Kevin Kostlan Kevin Kostlan - 5 months ago 20
Python Question

Python number of rng seeds

In the docs (python 3.5) for initializing a random number from a seed:


random.seed(a=None, version=2)

Initialize the random number generator.

If a is omitted or None, the current system time is used. If
randomness sources are provided by the operating system, they are used
instead of the system time (see the os.urandom() function for details
on availability).

If a is an int, it is used directly.

With version 2 (the default), a str, bytes, or bytearray object gets
converted to an int and all of its bits are used. With version 1, the
hash() of a is used instead.


It does not make it clear how many seeds there are. An int has normally only 4 billion distinct values, but pythons include arbitrary precision:

x = 1
type(x) # <class 'int'>
y = 123456789123456789123456789123456789123456789123456789123456789123456789
type(y) # <class 'int'>
z = x+y
z-y # 1 (no rounding error for a 71 digit number)

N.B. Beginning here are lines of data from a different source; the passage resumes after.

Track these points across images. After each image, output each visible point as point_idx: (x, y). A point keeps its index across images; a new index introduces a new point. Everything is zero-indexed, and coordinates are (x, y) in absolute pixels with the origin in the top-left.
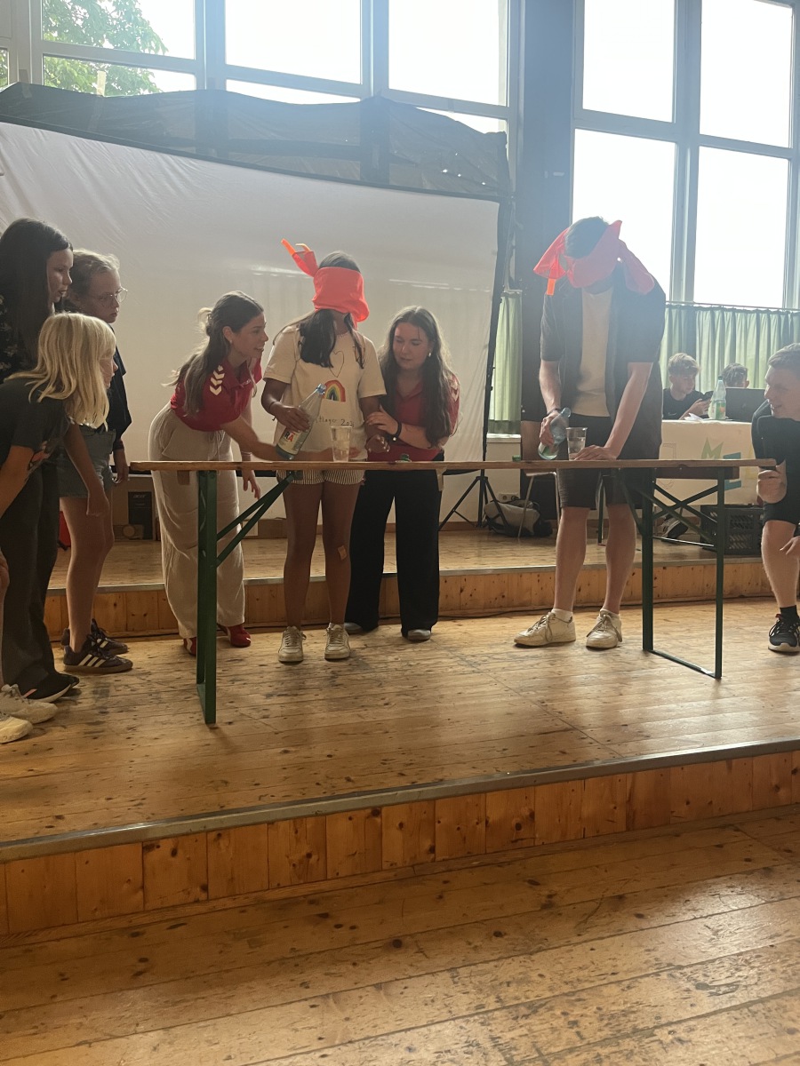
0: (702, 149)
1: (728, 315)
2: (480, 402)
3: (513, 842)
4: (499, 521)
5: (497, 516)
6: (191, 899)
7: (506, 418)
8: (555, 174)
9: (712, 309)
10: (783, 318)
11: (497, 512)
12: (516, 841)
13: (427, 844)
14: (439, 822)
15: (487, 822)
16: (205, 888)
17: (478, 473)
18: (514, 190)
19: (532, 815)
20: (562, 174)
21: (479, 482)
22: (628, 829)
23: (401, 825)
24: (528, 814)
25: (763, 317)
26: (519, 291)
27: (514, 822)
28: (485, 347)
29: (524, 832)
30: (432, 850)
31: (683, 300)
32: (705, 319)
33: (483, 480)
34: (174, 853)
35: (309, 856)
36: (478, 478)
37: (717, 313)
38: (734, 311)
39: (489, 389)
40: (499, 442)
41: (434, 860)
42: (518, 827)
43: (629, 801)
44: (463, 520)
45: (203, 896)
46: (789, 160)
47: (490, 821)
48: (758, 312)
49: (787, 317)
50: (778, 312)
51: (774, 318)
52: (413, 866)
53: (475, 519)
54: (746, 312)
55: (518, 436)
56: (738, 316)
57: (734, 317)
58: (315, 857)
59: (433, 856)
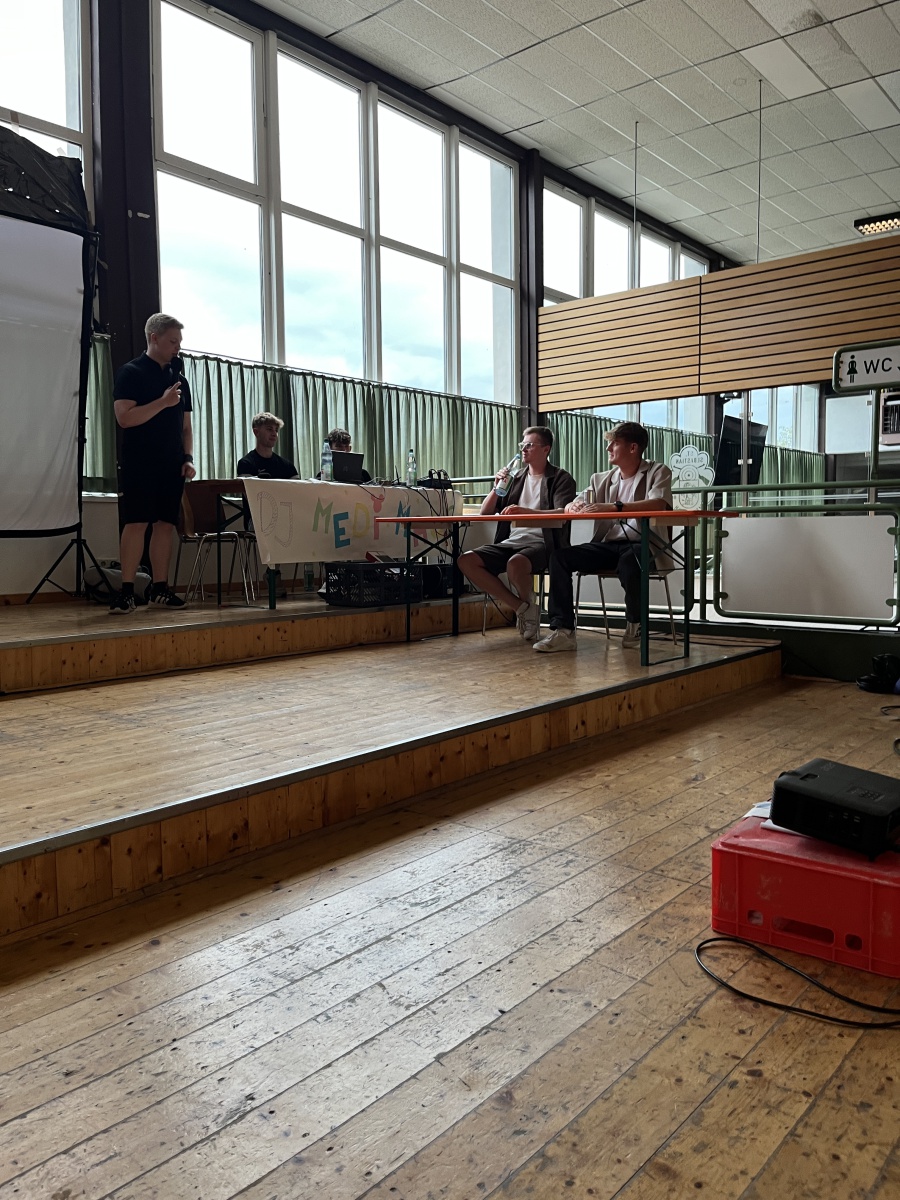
1: (319, 381)
2: (72, 456)
3: (231, 851)
4: (103, 588)
5: (100, 583)
7: (100, 474)
8: (140, 215)
9: (304, 375)
11: (98, 578)
12: (234, 850)
13: (153, 866)
14: (165, 842)
15: (208, 836)
17: (74, 535)
18: (93, 223)
19: (246, 824)
20: (147, 216)
21: (75, 545)
23: (130, 851)
24: (242, 824)
25: (349, 385)
26: (107, 337)
27: (231, 835)
28: (75, 395)
31: (276, 363)
32: (297, 383)
33: (80, 542)
35: (39, 896)
36: (73, 541)
37: (309, 378)
38: (323, 377)
39: (82, 441)
40: (93, 501)
41: (161, 880)
42: (235, 836)
43: (324, 801)
44: (58, 590)
47: (211, 835)
48: (344, 380)
49: (369, 390)
50: (361, 383)
52: (142, 889)
53: (72, 588)
54: (334, 380)
55: (115, 495)
56: (328, 382)
57: (324, 382)
58: (45, 896)
59: (160, 876)
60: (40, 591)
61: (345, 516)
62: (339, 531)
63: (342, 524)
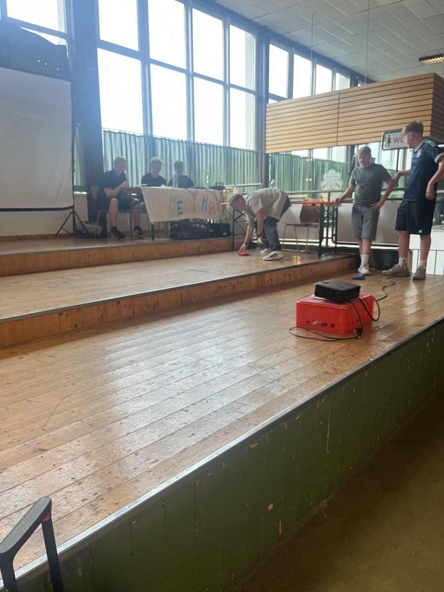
0: (151, 65)
2: (70, 177)
5: (83, 230)
6: (72, 329)
7: (80, 184)
8: (91, 69)
9: (161, 139)
10: (188, 144)
12: (154, 310)
14: (135, 305)
18: (72, 72)
20: (94, 70)
23: (125, 306)
24: (157, 302)
27: (153, 305)
28: (70, 150)
29: (156, 307)
30: (134, 313)
31: (149, 134)
32: (159, 143)
34: (67, 316)
36: (71, 213)
37: (163, 141)
39: (73, 170)
40: (78, 196)
41: (134, 316)
43: (181, 297)
44: (66, 233)
45: (76, 328)
47: (148, 304)
54: (174, 141)
55: (85, 193)
57: (170, 143)
60: (59, 233)
61: (181, 202)
62: (179, 208)
63: (180, 205)
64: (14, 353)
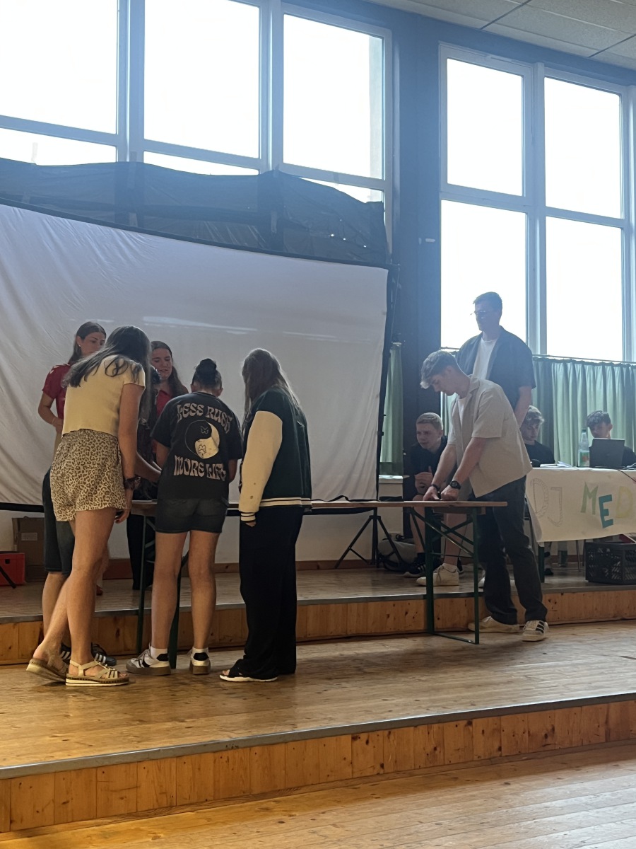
0: (548, 219)
1: (579, 367)
2: (373, 445)
3: (543, 746)
4: (394, 558)
5: (392, 553)
6: (375, 772)
7: (390, 460)
8: (428, 240)
9: (564, 362)
10: (625, 370)
11: (391, 549)
12: (545, 746)
13: (496, 746)
14: (503, 731)
15: (529, 732)
16: (382, 766)
17: (372, 513)
18: (391, 251)
19: (553, 729)
20: (433, 240)
21: (372, 521)
22: (607, 741)
23: (483, 732)
24: (551, 728)
25: (608, 369)
26: (399, 344)
27: (543, 734)
28: (377, 396)
29: (549, 740)
30: (500, 749)
31: (539, 353)
32: (559, 370)
33: (376, 518)
34: (367, 742)
35: (435, 749)
36: (371, 517)
37: (569, 365)
38: (583, 363)
39: (380, 434)
40: (387, 483)
41: (501, 756)
42: (546, 736)
43: (607, 722)
44: (359, 558)
45: (382, 772)
46: (622, 229)
47: (531, 732)
48: (603, 364)
49: (628, 370)
50: (619, 365)
51: (617, 370)
52: (490, 759)
53: (368, 557)
54: (593, 364)
55: (401, 477)
56: (587, 367)
57: (583, 367)
58: (438, 749)
59: (500, 753)
60: (345, 559)
61: (608, 498)
62: (604, 513)
63: (606, 505)
64: (267, 809)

They say all of its bits are used but that could mean that the bits are used to make a digest that is a normal 32 bit int. Why does this matter? I need a make random patterns from seeds. In turn, I need to makes random sequences of patterns (the sequence in turn has a seed). A stream of random number generators will be subject to a "birthday attack" in which after a 100 thousand or so there is almost certainly going to be a duplicate if it's only 32 bits. Although this is not for cryptography, it's still undesirable.

Answer

What's great about open source is the ability to simply view the code with a question. This is the source of random.seed:

if a is None:
    try:
        # Seed with enough bytes to span the 19937 bit
        # state space for the Mersenne Twister
        a = int.from_bytes(_urandom(2500), 'big')
    except NotImplementedError:
        import time
        a = int(time.time() * 256) # use fractional seconds

if version == 2:
    if isinstance(a, (str, bytes, bytearray)):
        if isinstance(a, str):
            a = a.encode()
        a += _sha512(a).digest()
        a = int.from_bytes(a, 'big')

super().seed(a)
self.gauss_next = None

You can see that if version == 2 and str/bytes are provided, it takes the SHA512 of a, appends it, and uses int.from_bytes, generating a very large int and guaranteeing at least a 512-bit seed, even with very small custom inputs.

As noted below, the end result is that the seed is guaranteed to have a length of at least 624 bits.